Hamilton hops around several stories: Lena’s quest to follow the map; her increased estrangement from her husband in New York; his encounter with a Chechen man, Armin, and his sister, Madina, who were orphaned during the Second Chechen War.
These contemporary strands are well-handled, give or take an entertaining subplot or two, and build into an effective thriller-like finale.
But perhaps predictably, given the novel’s central inspiration, Hamilton is at his best in several sections about Roth and his wife, Friederike. It’s in these moments that “The Pages” feels most easily immersive, shrewdest in its psychological insights, and most moving. They are seen getting married and, later, arguing over the nature of the fiction. (“You can’t be jealous of characters,” Roth tells his wife. “It’s like yelling at the screen in a movie. That’s what Stalin does.”)
Friederike begins to suffer from mood swings: “She would go from happiness to regret like a person crossing the street.” Her mind eventually worsens and she is placed in a sanatorium; we see her there in piercing detail. We wish Hamilton had written more about the couple, maybe an entire book.

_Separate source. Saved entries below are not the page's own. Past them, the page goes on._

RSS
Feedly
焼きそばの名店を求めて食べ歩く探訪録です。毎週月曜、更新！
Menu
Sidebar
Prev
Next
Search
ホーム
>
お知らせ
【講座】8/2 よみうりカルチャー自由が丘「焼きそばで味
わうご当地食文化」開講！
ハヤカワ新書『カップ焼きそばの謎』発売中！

The weirdest thing about “The Pages” ends up being its narrator – not for the audacity of choice but for its lack of necessity. When the book speaks to us, the result is often nebulous (“I have accumulated the inner life of my readers. Their thoughts have layered themselves under the text, making me a living thing”) or worse (the novel describes the “humming collective” of other books in a library that greet it with cheers, like the dolls that come to life in “Toy Story”).
But the sensitive novel disappears for long stretches, and we’re presented with a lot of things the book wouldn’t have been aware of. It’s hard to believe that “The Pages” wouldn’t be even stronger if told in a more conventional way.
Turning to fiction for topical resonance is overrated in this reviewer’s view, but these books certainly come at a time when willing readers can resonate and resonate. Roth was born in what is now western Ukraine, and he spent his all-too-short life as a journalist and artist documenting the turmoil, violence and displacement in Europe. (He died at age 44, in 1939.)
“The past is no longer safe,” Hamilton’s “Rebellion” narration thinks at one point. “My time is coming back. Listen to what my author wrote to his friend Stefan Zweig a hundred years ago: the barbarians have taken over.
In this unlikely pair of novels, there is original source material with eternal rewards and admirable, earnest homage.